A total of $700 million will be disbursed to the country once the first review of the $5 billion agreement is complete, which is currently scheduled to end in December.
It is envisaged that IMF management and the executive board would approve the accord and the request for a program extension in November.
Last year, Ukraine agreed to a $5 billion IMF loan package, but the funds have been essentially blocked due to reform concerns.

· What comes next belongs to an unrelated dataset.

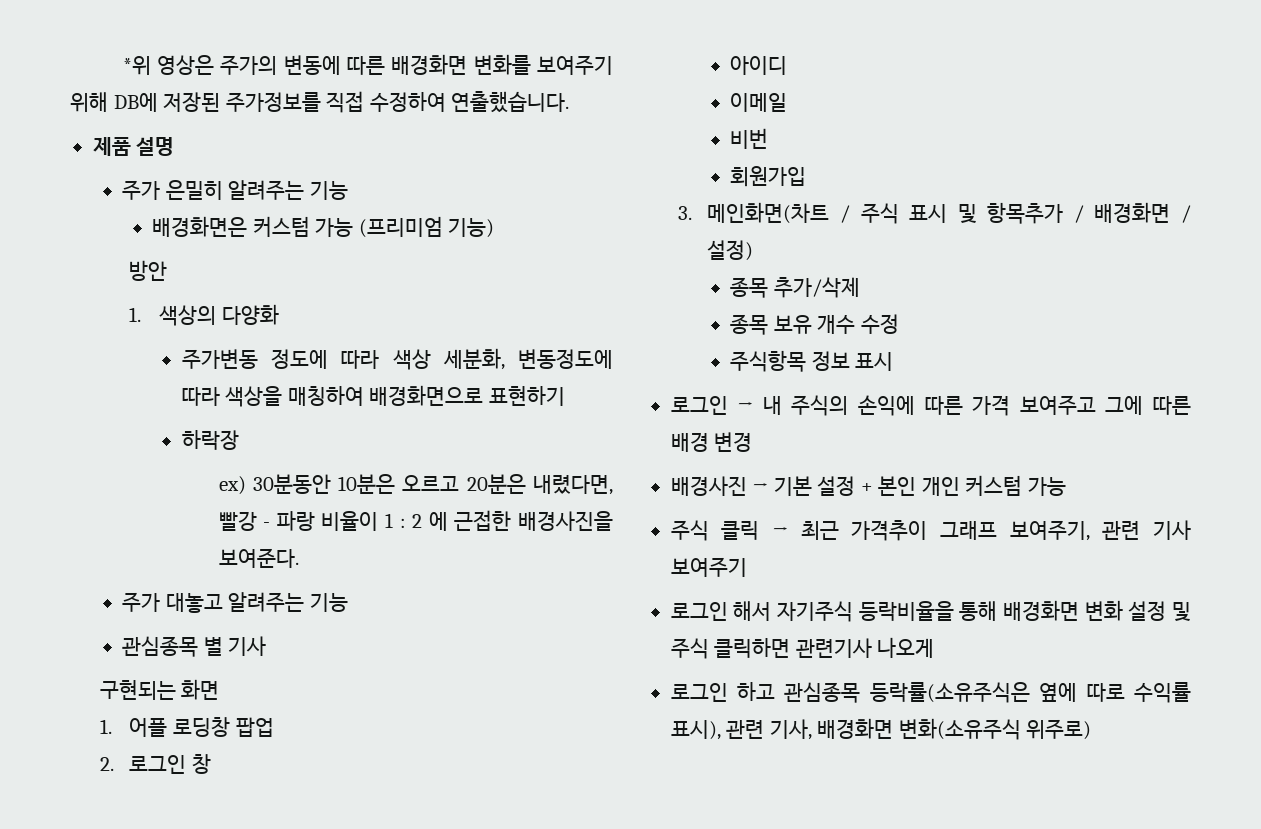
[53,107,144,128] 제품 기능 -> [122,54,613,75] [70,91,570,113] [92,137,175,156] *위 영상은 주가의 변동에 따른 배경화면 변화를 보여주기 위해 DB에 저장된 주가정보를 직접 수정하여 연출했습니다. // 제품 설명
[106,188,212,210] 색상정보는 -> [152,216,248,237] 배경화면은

From the 21st of September to the 18th of October, IMF personnel held remote consultations with Ukrainian authorities.
The virtual mission’s leader, Ivanna Vladkova Hollar, said the two sides had reached agreement on an updated set of economic, financial, and structural policies to help address the economic and health crisis caused by COVID-19, while maintaining macroeconomic and financial stability, reducing vulnerabilities, and addressing key barriers to private investment. She added.
While protecting vulnerable people and enhancing tax administration, she said the program’s focus was on restoring fiscal policies to settings compatible with medium-term debt sustainability and lowering risks from “quasi-fiscal operations,” especially in the energy sector.
IMF also wanted to revive private sector financing, combat corruption, and move judicial reform ahead. The IMF also wanted to improve the business climate.